Comments on: Quick Quiz on Risk

By: Chandler Howell

Chandler Howell — Fri, 02 Dec 2005 22:06:53 +0000

If you want to start tap-blocking every phone call you send or receive, then you’re by definition increasing the expected rate of occurrence of a wiretap being blocked. Since the number of wiretaps is greater than zero, any blocking increases the risk of a tap being blocked by definition.

The more interesting question is, “What is the increase in the risk that information relevant to the warrant which granted the wiretap will now be missed?” This requires a lot more data and assumpions than I’m going to get into at this time.

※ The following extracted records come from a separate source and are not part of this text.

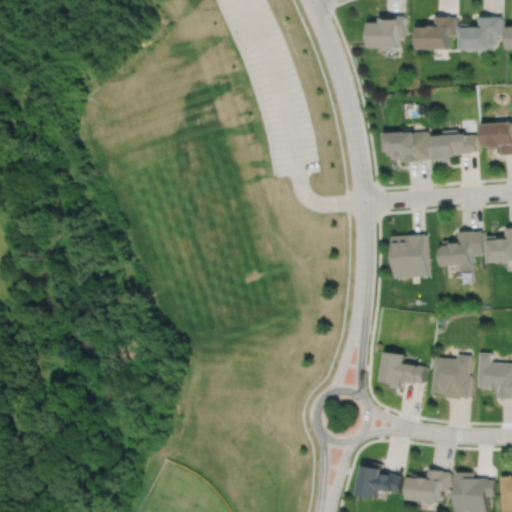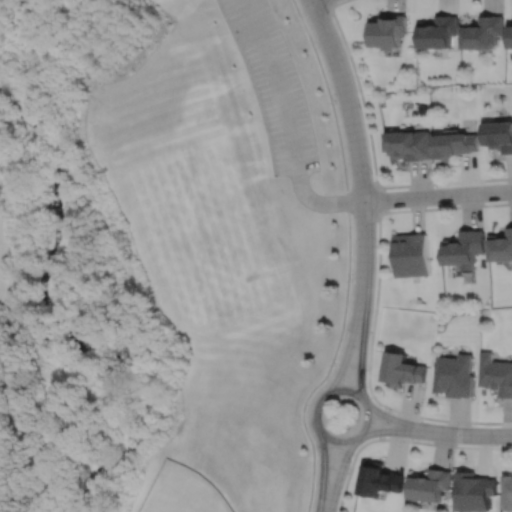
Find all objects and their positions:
road: (312, 0)
road: (327, 3)
building: (390, 29)
building: (439, 30)
building: (482, 30)
building: (388, 31)
building: (437, 32)
building: (482, 33)
building: (511, 34)
building: (510, 36)
road: (384, 55)
parking lot: (275, 84)
road: (289, 124)
building: (499, 134)
building: (498, 135)
building: (454, 142)
building: (410, 143)
building: (409, 144)
building: (454, 144)
road: (356, 148)
road: (437, 195)
road: (377, 199)
road: (510, 233)
park: (200, 236)
building: (501, 246)
building: (501, 246)
building: (464, 248)
building: (464, 249)
park: (167, 254)
building: (411, 255)
building: (412, 255)
road: (348, 258)
road: (346, 350)
road: (360, 351)
road: (350, 363)
building: (402, 369)
building: (402, 370)
building: (496, 374)
building: (496, 374)
building: (454, 375)
building: (454, 375)
road: (394, 419)
road: (382, 421)
road: (317, 425)
road: (392, 430)
road: (468, 434)
road: (400, 439)
road: (331, 465)
road: (323, 471)
road: (338, 473)
building: (379, 480)
building: (380, 480)
building: (429, 485)
building: (430, 485)
park: (180, 491)
building: (473, 491)
building: (474, 492)
building: (507, 492)
building: (507, 493)
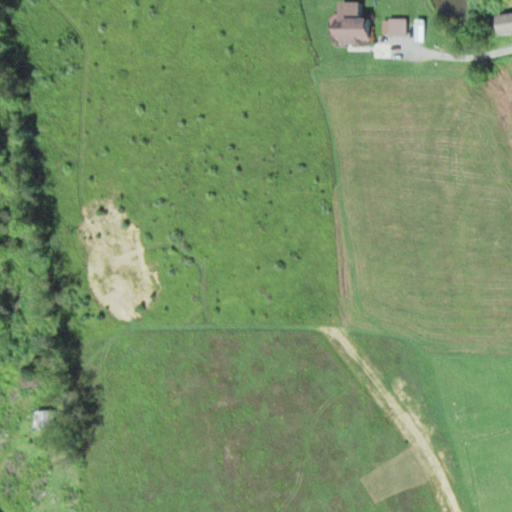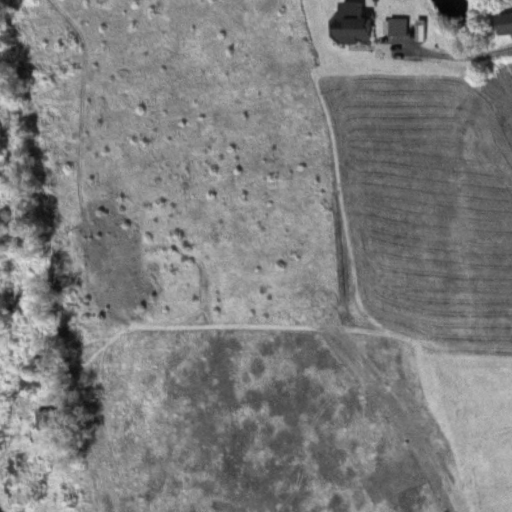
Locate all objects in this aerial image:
building: (505, 22)
building: (397, 26)
building: (355, 29)
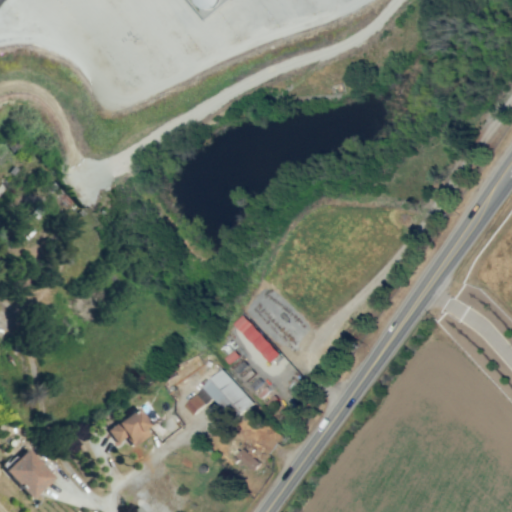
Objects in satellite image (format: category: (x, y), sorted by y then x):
road: (472, 317)
building: (258, 337)
road: (391, 340)
crop: (234, 385)
building: (224, 395)
building: (127, 427)
road: (160, 451)
road: (105, 464)
building: (25, 472)
road: (84, 478)
road: (109, 495)
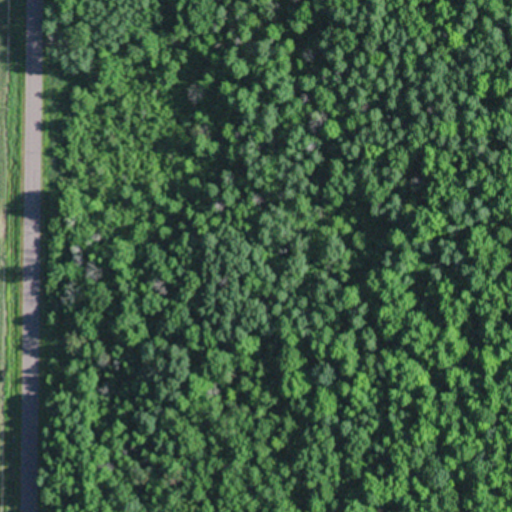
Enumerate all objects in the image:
road: (44, 256)
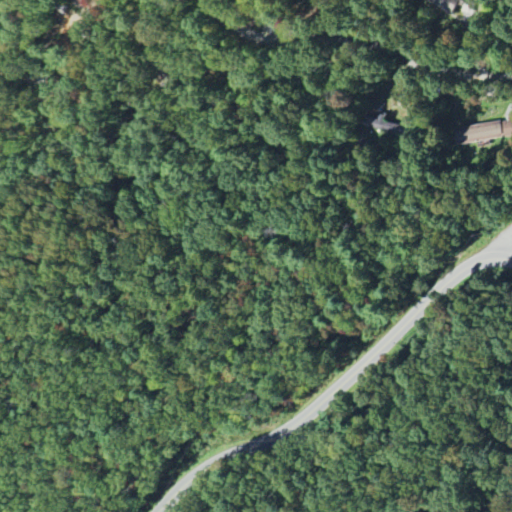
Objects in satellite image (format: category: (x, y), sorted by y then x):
building: (445, 4)
road: (502, 19)
road: (263, 20)
road: (355, 38)
building: (483, 132)
road: (505, 246)
road: (339, 385)
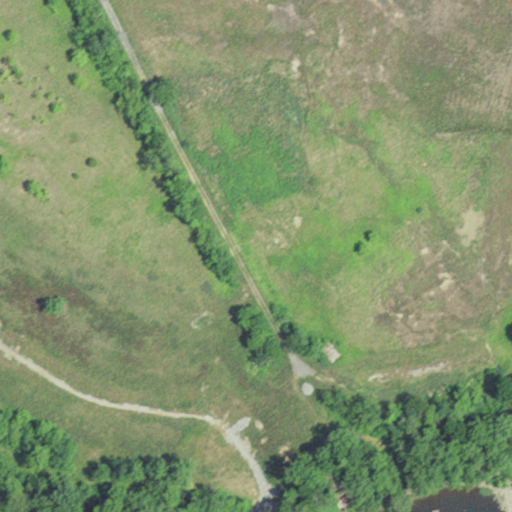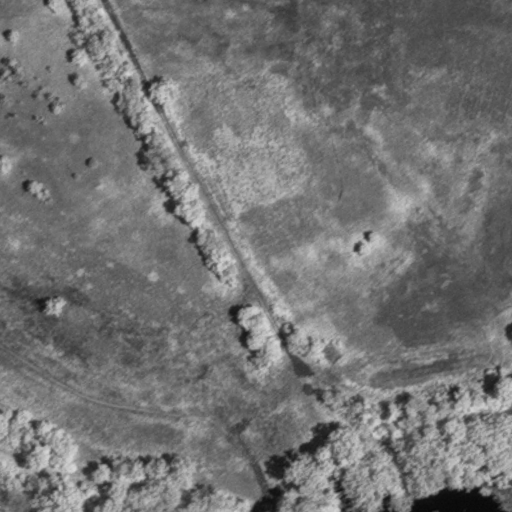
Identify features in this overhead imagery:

Also, I still want to know why, if the target doesn’t believe their line might be bugged, we would expect them to be mitigating the risk?

From a pure Risk Management perspective, implementing a countermeasure if you don’t believe there is a threat is irrational behavior since the assessed risk would be zero.

By: Pete

Pete — Thu, 01 Dec 2005 23:38:33 +0000

@Chandler -

A good point, but what about the case where the target doesn’t believe the line is bugged, but it actually is (presumably the case with ALL successful wiretaps)? Since it is a simple protection mechanism for targets, there is no reason not to send the signal during all conversations.

By: Chandler Howell

Chandler Howell — Thu, 01 Dec 2005 23:19:11 +0000

While I already posted my own opinion about this paper, I didn’t answer that question exactly.

I’d say the risk is the same in your case because if a wiretap target believes their line is bugged, they will avoid the wiretap risk, not mitigate it by exploiting vulnerabilities in the wiretap system.